→ Work instructions: Only the lines from the one containing "immunohistochemistry (IHC) photomicrograph" to the end of the entries should be written out, each exactly as it stands, both ends included.

[Collected data]
+ + +
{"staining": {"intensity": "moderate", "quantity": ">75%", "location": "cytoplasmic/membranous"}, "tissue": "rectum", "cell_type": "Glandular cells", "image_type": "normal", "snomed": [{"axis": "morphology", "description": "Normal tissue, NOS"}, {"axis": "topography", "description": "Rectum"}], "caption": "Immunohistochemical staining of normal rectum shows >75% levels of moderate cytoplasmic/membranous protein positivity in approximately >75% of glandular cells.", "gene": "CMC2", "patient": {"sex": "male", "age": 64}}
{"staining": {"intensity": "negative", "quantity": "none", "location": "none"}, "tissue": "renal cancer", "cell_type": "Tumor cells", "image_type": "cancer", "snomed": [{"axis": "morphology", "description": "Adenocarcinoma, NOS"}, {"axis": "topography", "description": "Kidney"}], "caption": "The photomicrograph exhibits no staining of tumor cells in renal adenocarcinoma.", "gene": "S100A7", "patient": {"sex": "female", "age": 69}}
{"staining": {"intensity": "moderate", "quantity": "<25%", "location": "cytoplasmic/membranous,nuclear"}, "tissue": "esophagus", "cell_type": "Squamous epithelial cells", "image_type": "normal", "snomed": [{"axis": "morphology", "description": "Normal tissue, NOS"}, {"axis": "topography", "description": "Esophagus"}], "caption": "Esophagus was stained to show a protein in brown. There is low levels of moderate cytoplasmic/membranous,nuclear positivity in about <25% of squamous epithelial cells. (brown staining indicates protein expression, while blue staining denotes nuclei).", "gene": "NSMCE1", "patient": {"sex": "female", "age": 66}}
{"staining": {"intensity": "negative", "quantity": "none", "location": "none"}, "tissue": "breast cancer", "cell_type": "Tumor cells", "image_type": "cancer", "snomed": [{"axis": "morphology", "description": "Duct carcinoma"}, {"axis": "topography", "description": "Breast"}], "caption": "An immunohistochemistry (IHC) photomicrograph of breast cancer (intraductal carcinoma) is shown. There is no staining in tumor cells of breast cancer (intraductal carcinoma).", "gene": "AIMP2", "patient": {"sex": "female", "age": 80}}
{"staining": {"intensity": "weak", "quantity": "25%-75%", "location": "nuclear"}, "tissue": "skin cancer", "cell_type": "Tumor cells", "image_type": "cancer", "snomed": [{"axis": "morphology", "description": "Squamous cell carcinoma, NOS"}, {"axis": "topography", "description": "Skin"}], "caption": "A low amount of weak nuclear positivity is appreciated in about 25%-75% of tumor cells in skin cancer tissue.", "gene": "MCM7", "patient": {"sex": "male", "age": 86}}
+ + +
→ Exercise output:
{"staining": {"intensity": "negative", "quantity": "none", "location": "none"}, "tissue": "breast cancer", "cell_type": "Tumor cells", "image_type": "cancer", "snomed": [{"axis": "morphology", "description": "Duct carcinoma"}, {"axis": "topography", "description": "Breast"}], "caption": "An immunohistochemistry (IHC) photomicrograph of breast cancer (intraductal carcinoma) is shown. There is no staining in tumor cells of breast cancer (intraductal carcinoma).", "gene": "AIMP2", "patient": {"sex": "female", "age": 80}}
{"staining": {"intensity": "weak", "quantity": "25%-75%", "location": "nuclear"}, "tissue": "skin cancer", "cell_type": "Tumor cells", "image_type": "cancer", "snomed": [{"axis": "morphology", "description": "Squamous cell carcinoma, NOS"}, {"axis": "topography", "description": "Skin"}], "caption": "A low amount of weak nuclear positivity is appreciated in about 25%-75% of tumor cells in skin cancer tissue.", "gene": "MCM7", "patient": {"sex": "male", "age": 86}}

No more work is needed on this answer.